Bolivar stood apart from his class in ideas, values and vision. Who else would be found in the midst of a campaign swinging in a hammock, reading the French philosophers? His liberal education, wide reading, and travels in Europe had broadened his horizons and opened his mind to the political thinkers of France and Britain. He read deeply in the works of Hobbes and Spinoza, Holbach and Hume; and the thought of Montesquieu and Rousseau left its imprint firmly on him and gave him a life-long devotion to reason, freedom and progress. But he was not a slave of the Enlightenment. British political virtues also attracted him. In his Angostura Address (1819) he recommended the British constitution as 'the most worthy to serve as a model for those who desire to enjoy the rights of man and all political happiness compatible with our fragile nature'. But he also affirmed his conviction that American constitutions must conform to American traditions, beliefs and conditions.

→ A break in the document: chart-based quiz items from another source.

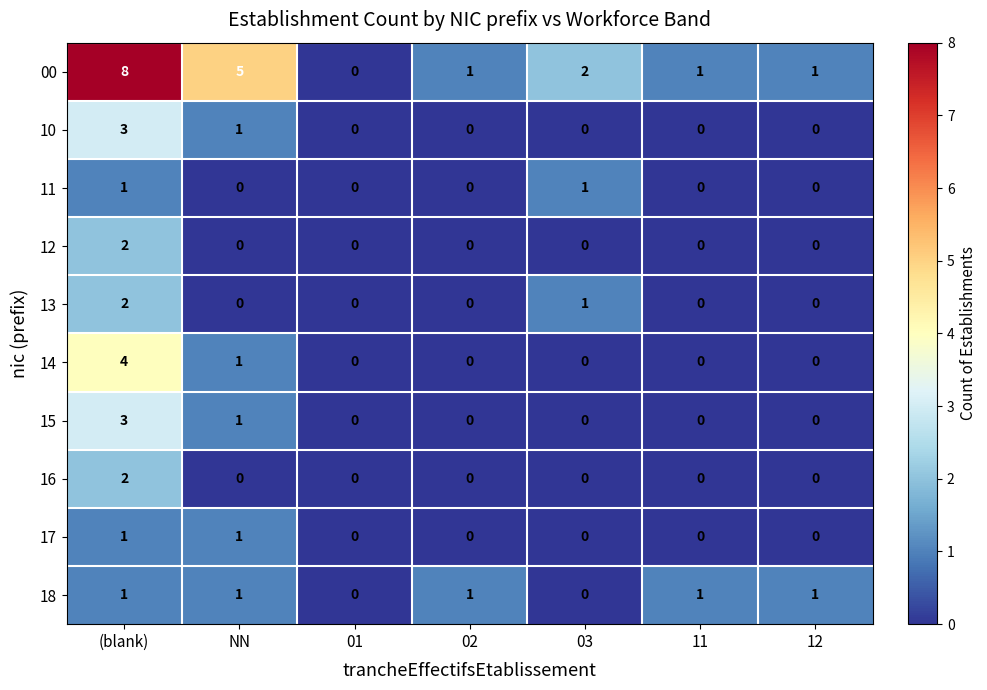

At which category is the sum across all series the highest?

(blank)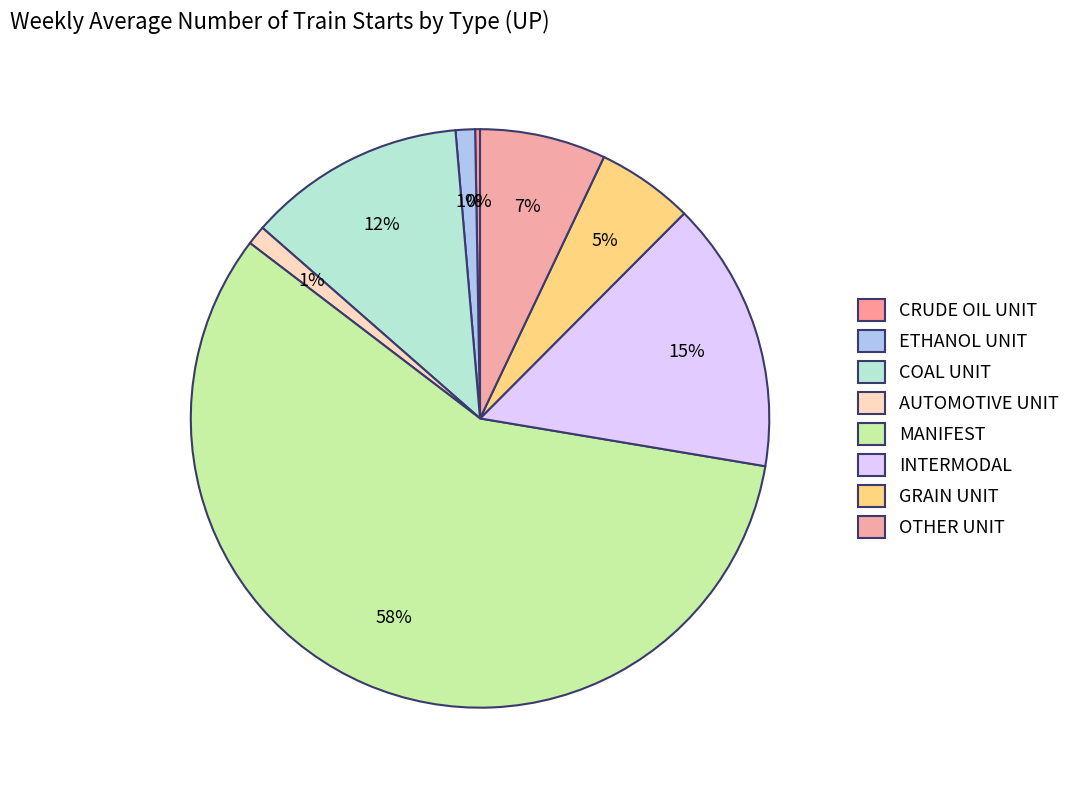

Is there any slice that represents more than half of the pie?

Yes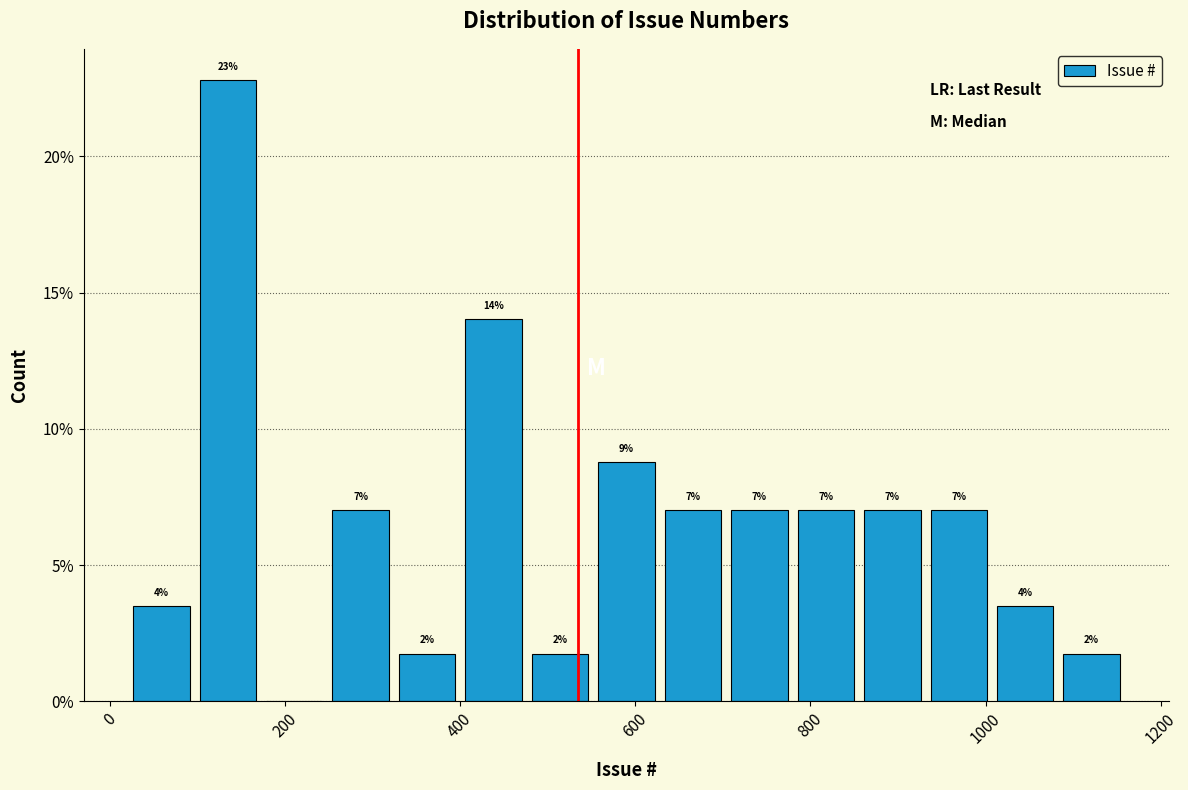

Read against the x-axis, roughly where is the centre of the tallest bar?

140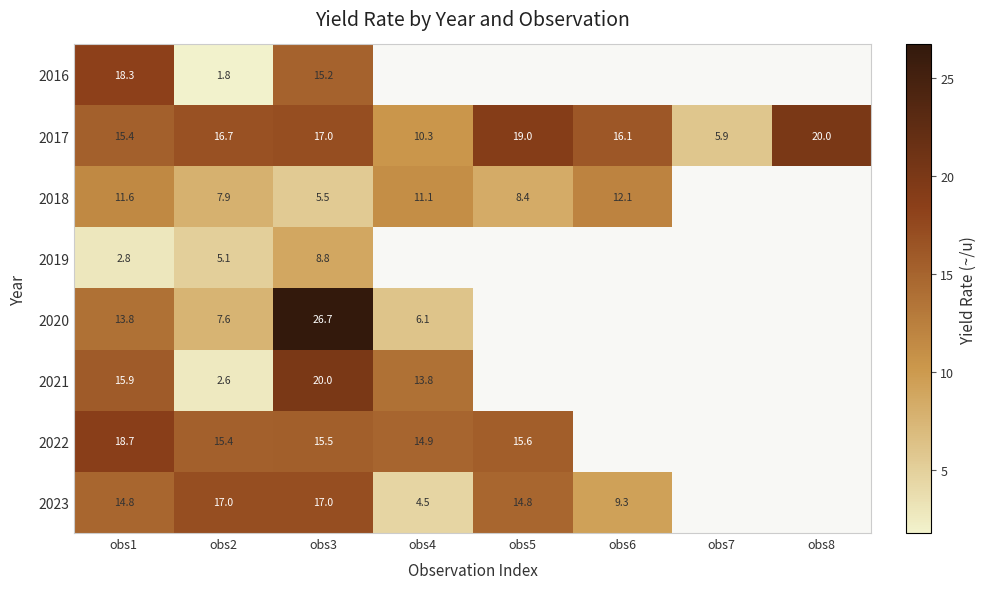

Rank the series at obs2 from highest to lowest value.

2023, 2017, 2022, 2018, 2020, 2019, 2021, 2016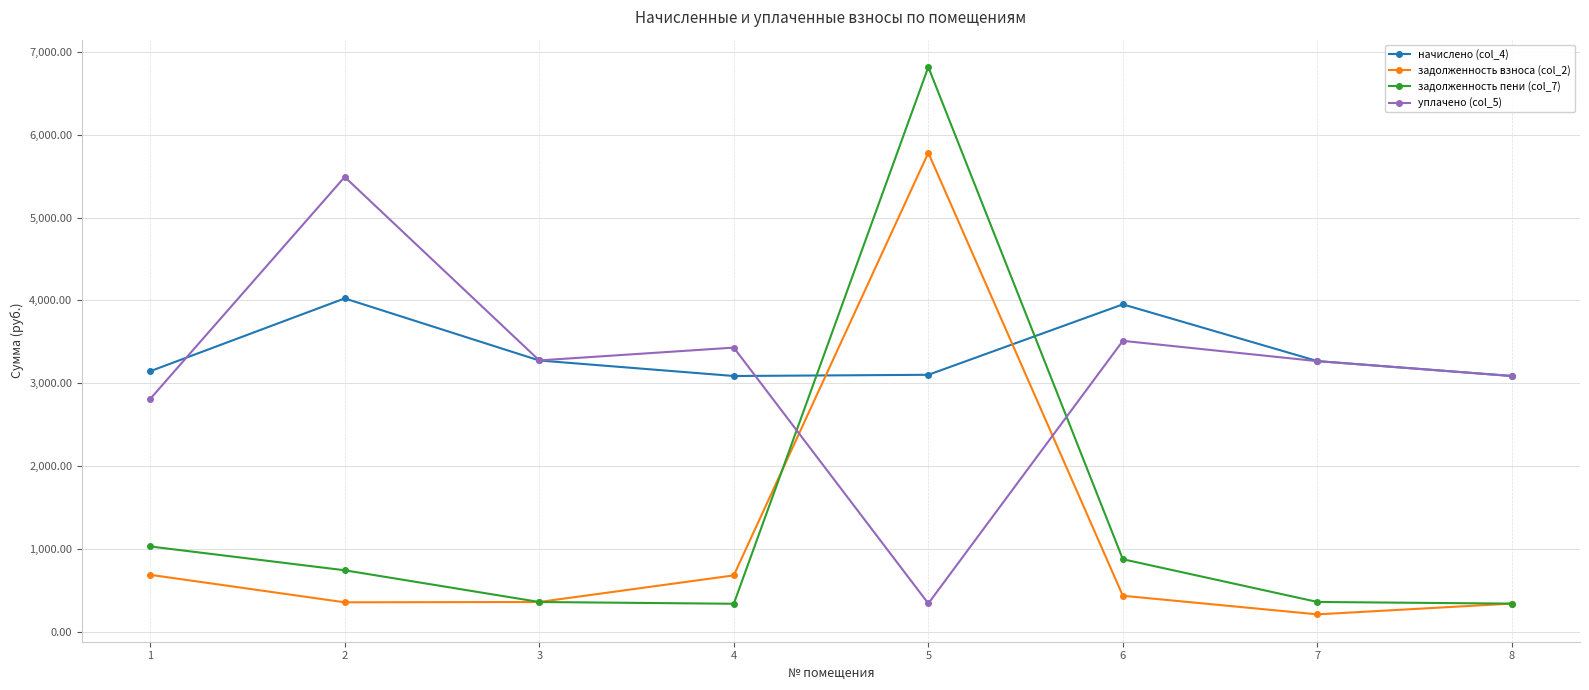

How many interior local valleys does the начислено (col_4) series have?

1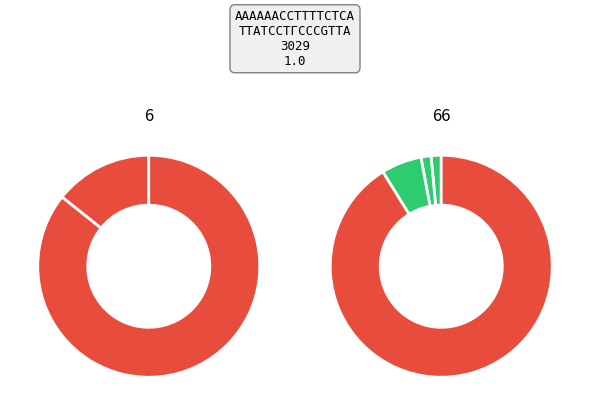

Is there a majority slice in this chart?

Yes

His basic aim was liberty, which he described as "the only object worth the sacrifice of man's life'. For Bolivar liberty did not simply mean freedom from the absolutist state of the eighteenth century, as it did for the Enlightenment, but freedom from a colonial power, to be followed by true independence under a liberal constitution. And with liberty he wanted equality – that is, legal equality – for all men, whatever their class, creed or colour. In principle he was a democrat and he believed that governments should be responsible to the people. 'Only the majority is sovereign', he wrote; 'he who takes the place of the people is a tyrant and his power is usurpation'. But Bolivar was not so idealistic as to imagine that South America was ready for pure democracy, or that the law could annul the inequalities imposed by nature and society. He spent his whole political life developing and modifying his principles, seeking the elusive mean between democracy and authority. In Bolivar the realist and idealist dwelt in uneasy rivalry.